Este processo foi batizado por Sheldrake, de ‘Ressonância Mórfica‘. Em última análise a ressonância mórfica justifica, legitima e tira do campo da utopia a ideia de que o esforço individual faz muita diferença para o todo, além de corroborar o conhecimento que existe nas escolas iniciáticas, segundo as quais somos todos partes de um único organismo e estamos conectados a todos e tudo.

Um indivíduo, ainda que aparentemente isolado e sem suporte formal dentro de qualquer sistema, influenciará o todo, assim que iniciar a mudança em seu modelo ou comportamento. E isto acontecerá por que é uma lei natural e não por que houve convencimento, convergências de interesses ou tantas outras variáveis com as quais estamos habituados. Estas variáveis são os efeitos e não as causas das mudanças, especialmente quando se tratam de inovações, quebras de paradigmas e crescimento espiritual.

Agora reflitamos um pouco. Vivemos em um mundo extraordinário, com uma diversidade de sistemas fantástica, potenciais ainda não realizados e tantos outros ainda nem percebidos. Um dos potenciais mais reconhecidos e ainda não realizados é a possibilidade das sociedades humanas viverem em harmonia com o meio ambiente, umas com as outras e – talvez o primeiro passo – cada individuo viver bem consigo mesmo.
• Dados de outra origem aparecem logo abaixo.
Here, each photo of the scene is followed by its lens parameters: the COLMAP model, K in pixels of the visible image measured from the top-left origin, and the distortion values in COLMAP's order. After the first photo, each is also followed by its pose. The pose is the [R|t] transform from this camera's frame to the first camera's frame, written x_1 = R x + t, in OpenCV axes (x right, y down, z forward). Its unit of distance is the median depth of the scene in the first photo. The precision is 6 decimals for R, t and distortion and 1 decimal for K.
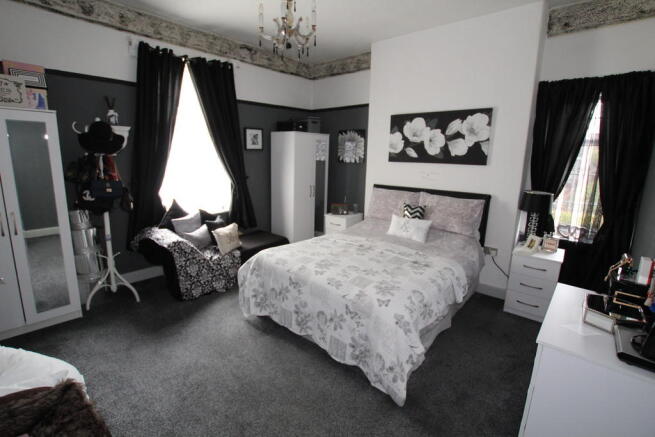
lens RADIAL K [[305.4, 0, 324.8], [0, 305.4, 216.6], [0, 0, 1]] dist [-0.017896, 0.002268]
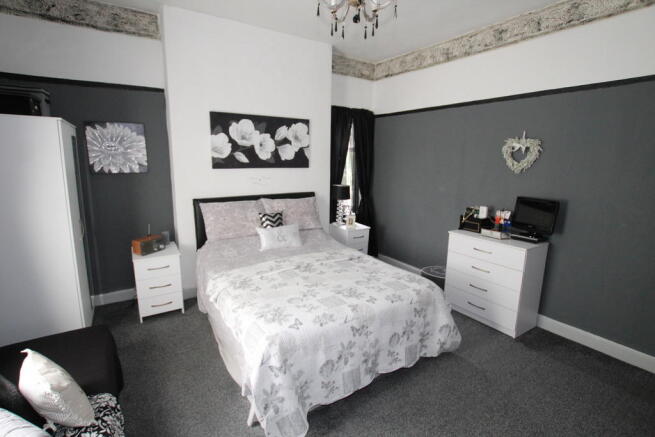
lens RADIAL K [[305.4, 0, 324.1], [0, 305.4, 214.7], [0, 0, 1]] dist [-0.017896, 0.002268]
pose [[0.271207, -0.194183, 0.942730, -0.568785], [0.188843, 0.971137, 0.145707, -0.142089], [-0.943814, 0.138511, 0.300049, 0.567496]]
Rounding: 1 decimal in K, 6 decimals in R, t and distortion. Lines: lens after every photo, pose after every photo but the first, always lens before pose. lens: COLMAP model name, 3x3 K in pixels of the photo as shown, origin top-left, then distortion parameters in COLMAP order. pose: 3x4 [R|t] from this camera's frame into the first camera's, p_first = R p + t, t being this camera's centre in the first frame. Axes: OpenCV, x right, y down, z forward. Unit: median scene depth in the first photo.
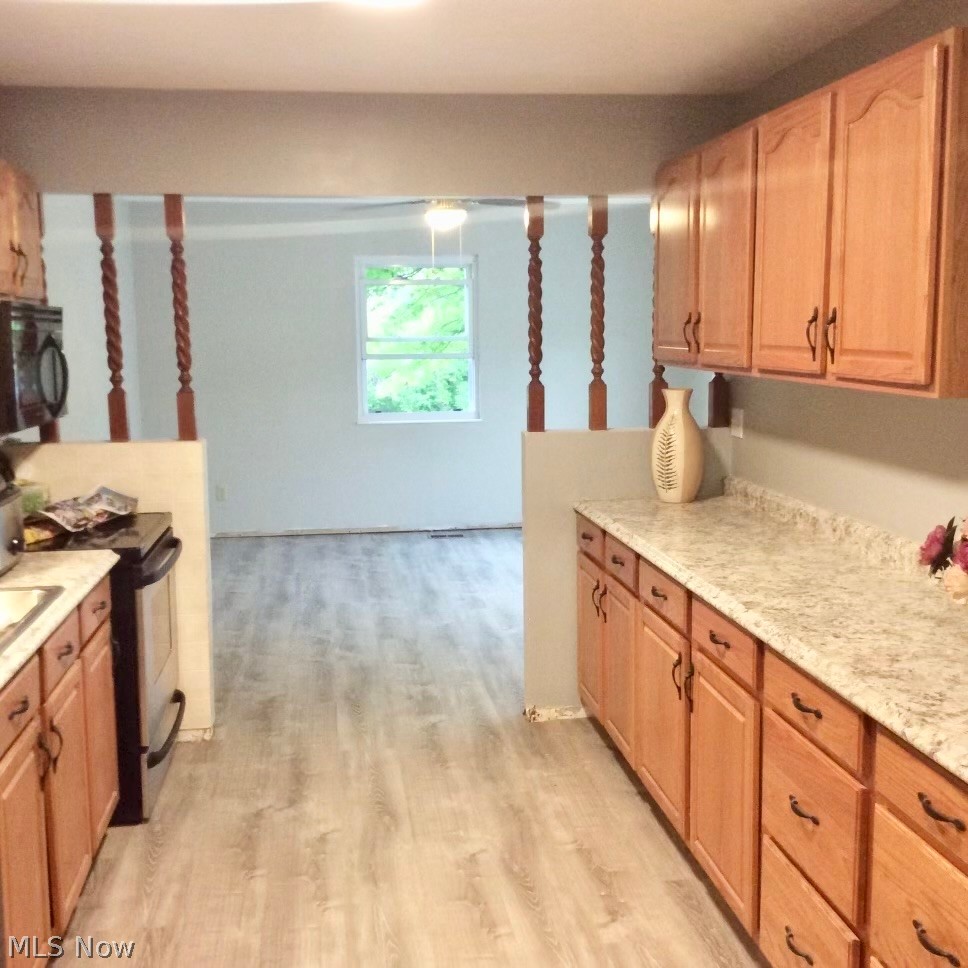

Considerando-se a hipótese da ressonância mórfica, a maneira como a maioria dos sistemas sociais está organizado e a nossa irrefreável vocação para a evolução, não é difícil ligar os pontos e perceber quais seriam – ou serão – os resultados para os nossos sistemas, quando o movimento ainda tímido e mal compreendido, da responsabilidade social e sustentabilidade, adotado por alguns grupos, tomar força e vigor.

Para que possamos atingir o nosso potencial de crescimento espiritual coletivo, devemos fomentar a participação do indivíduo ,ativando todo o seu poder de transformação da realidade que o cerca. Uma forma de ativa-lo é conscientiza-lo de sua força, sabedoria e beleza e guiá-lo para adotar comportamentos e ideias que sejam construtivas.
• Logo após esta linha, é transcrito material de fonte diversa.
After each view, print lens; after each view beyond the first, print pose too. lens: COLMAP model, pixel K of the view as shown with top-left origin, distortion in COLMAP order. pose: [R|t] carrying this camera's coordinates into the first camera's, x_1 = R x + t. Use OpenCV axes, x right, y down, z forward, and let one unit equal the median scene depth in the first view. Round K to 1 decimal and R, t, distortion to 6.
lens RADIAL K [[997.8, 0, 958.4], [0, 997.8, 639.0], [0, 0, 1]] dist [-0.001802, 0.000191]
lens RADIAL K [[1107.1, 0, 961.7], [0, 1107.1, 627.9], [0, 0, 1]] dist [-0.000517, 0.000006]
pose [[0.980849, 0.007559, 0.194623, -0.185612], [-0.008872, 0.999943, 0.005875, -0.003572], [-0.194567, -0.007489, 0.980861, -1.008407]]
Uma vez que o indivíduo esteja consciente de seu poder de transformação e pratica-lo ,esta prática contagiará seu grupo mais próximo, e provocará o efeito de ressonância mórfica descrito por Sheldrake, atingindo outros indivíduos e outros grupos em qualquer localidade.

Parece complexo? A explicação talvez, mas a pratica é simples. Algumas religiões e escolas espirituais têm ensinado seus membros a fazer isto por séculos. O exemplo mais conhecido que se pode citar é a frase “Orai e vigiai”, ou seja, ‘fique atento com o que sua mente produz e mantenha o foco’.

A hipótese da ressonância mórfica nos lembra que qualquer indivíduo pode iniciar uma verdadeira revolução e colaborar para que possamos atingir todos os nossos potenciais!

Parece impossível? Que tal começar por você?